A lot is made of supposedly complex Chinese systems of etiquette, but the reality is that in most situations there are very little surprises. When spending time with fellow students or conversing with locals, you don’t have to worry about making some horrible mistake that could lead to anyone taking offense. However, there are social situations where a little bit of etiquette is important, and knowing this will make you feel more at ease. Here are our top three tips on simple China etiquette that will find you favour in most Chinese social situations.
- Refusing to let you pay. Don’t be surprised when some Chinese friends will adamantly refuse to let you pay. This is their way of showing they are not greedy. If they absolutely insist on paying, let them, but you must learn to repay the favour another time by being even more insistent yourself. If this is difficult, you can always talk about sharing the bill in future.
- Guanxi and Mianzi aren’t so important. Guanxi (relationships) and mianzi (face) are supposedly important within Chinese society. If you make contact with someone and they do you a favour, they will expect it to be repaid as an obligation. Also, showing your respect and appreciation is important so that you can both maintain face or respect. However, both of these concepts are most important in business, and not so much in your daily social interactions. Take your time to understand them with your friends, and then when it comes to business dealings in a few years you will be ready to enter this complicated world.
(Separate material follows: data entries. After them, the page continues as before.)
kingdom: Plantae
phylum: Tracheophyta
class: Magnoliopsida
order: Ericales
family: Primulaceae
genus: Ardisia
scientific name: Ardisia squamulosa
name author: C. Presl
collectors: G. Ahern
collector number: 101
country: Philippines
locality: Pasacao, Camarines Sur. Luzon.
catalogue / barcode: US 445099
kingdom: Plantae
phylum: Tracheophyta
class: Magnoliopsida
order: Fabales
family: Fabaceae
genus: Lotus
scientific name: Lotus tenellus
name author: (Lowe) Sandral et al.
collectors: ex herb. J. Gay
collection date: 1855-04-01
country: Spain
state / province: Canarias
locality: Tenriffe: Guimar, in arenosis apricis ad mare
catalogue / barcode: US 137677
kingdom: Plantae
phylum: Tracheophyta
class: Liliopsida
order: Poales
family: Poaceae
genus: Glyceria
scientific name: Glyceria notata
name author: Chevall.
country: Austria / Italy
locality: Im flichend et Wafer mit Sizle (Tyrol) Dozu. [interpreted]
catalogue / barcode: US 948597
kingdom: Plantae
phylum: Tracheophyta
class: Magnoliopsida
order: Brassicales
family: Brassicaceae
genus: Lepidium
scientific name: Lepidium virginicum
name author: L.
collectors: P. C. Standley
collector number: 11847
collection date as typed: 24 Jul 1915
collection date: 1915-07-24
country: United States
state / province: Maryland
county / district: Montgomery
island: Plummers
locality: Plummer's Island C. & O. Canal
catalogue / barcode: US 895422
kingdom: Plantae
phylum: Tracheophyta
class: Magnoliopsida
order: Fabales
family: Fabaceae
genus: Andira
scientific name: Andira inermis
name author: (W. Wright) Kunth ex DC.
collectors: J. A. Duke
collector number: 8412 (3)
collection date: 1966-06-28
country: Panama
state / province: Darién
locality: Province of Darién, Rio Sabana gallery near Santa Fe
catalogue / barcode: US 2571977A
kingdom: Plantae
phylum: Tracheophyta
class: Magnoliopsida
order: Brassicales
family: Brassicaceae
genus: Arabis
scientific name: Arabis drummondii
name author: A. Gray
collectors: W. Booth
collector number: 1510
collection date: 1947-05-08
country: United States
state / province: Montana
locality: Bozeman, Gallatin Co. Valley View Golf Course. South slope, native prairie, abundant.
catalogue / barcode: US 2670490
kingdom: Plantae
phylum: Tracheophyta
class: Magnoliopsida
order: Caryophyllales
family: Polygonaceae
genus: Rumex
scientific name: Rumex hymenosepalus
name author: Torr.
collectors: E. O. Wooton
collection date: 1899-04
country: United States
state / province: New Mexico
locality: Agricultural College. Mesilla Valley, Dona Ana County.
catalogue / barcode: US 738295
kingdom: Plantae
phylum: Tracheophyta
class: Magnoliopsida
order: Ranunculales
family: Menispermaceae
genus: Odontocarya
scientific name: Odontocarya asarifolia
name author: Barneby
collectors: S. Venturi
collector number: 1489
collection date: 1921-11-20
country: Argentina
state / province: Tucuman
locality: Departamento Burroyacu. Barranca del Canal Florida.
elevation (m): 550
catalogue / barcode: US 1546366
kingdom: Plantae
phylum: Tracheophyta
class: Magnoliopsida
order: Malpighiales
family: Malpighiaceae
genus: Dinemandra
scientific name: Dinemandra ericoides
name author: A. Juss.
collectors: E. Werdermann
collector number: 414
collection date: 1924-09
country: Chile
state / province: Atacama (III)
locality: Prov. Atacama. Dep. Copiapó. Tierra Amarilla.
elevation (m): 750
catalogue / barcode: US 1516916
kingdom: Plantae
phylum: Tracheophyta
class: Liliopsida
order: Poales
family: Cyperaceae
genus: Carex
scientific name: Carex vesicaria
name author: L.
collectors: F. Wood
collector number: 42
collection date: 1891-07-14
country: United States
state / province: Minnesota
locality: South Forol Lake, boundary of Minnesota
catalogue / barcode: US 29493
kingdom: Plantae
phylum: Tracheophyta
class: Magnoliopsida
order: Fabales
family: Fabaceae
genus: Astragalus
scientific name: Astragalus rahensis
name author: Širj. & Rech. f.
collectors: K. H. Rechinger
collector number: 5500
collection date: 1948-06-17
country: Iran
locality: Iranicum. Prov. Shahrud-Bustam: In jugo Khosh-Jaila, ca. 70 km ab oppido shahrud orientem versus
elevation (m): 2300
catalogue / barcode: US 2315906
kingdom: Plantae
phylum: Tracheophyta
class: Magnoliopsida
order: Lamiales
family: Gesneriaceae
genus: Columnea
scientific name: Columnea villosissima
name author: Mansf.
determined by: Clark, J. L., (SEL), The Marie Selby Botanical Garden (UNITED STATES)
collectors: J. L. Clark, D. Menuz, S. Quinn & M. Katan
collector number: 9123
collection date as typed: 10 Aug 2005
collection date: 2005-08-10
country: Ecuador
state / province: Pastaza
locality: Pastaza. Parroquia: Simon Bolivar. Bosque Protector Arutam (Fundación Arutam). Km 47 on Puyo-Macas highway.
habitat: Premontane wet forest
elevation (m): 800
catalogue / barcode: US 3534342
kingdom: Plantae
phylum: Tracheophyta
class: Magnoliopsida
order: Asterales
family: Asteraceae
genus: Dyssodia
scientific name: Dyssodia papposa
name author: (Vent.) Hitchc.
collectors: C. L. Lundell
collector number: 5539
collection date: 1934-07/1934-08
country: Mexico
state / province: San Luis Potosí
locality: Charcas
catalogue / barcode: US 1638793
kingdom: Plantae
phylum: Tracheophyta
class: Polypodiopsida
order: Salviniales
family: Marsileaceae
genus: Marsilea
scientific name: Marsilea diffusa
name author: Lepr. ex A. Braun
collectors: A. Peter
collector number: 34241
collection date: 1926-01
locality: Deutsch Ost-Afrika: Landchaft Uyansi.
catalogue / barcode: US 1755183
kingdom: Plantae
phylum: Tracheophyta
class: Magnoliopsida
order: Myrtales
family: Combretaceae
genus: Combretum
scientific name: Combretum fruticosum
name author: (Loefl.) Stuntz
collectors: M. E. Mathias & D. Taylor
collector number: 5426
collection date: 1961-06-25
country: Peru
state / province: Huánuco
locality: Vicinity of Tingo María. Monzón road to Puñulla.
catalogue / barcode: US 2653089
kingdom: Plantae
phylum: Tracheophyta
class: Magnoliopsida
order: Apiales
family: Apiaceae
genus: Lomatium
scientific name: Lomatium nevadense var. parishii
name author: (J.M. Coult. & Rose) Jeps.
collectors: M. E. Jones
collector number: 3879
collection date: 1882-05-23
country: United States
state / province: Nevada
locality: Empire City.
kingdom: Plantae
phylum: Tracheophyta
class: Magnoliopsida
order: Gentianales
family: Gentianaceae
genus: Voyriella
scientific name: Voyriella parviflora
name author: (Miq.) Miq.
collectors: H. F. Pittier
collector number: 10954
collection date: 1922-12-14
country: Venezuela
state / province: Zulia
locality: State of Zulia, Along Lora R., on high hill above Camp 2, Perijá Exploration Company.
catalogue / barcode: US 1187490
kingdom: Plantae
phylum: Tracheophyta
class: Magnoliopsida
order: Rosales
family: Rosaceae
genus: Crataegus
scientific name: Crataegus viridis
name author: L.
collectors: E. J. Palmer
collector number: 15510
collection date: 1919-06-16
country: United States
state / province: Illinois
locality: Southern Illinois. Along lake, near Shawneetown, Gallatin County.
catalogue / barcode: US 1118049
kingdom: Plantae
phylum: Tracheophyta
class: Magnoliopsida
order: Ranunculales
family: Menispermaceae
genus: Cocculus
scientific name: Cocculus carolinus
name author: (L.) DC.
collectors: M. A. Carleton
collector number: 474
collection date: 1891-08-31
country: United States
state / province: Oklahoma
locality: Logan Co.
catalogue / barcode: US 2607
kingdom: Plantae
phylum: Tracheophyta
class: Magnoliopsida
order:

- Superstition. Perhaps the most important thing to know is that many Chinese people are quite superstitious, and much of the etiquette plays into this. For example, placing your chopsticks upright in a rice bowl can be seen as bad, because it can be reminiscent of the incense sticks that burn during funerals. However, don’t be afraid of making a mistake, because after all you are there to learn and truly friendly people will not have a problem. If you are worried about attending a specific dinner or meeting a new group of people, you can ask some of your local Global Language advisors to give you more specific tips.
Knowing some basic etiquette helps to make things easier when making new friends or attending functions in China, but in reality the universal concepts of being polite and respectful will see you through in most cases.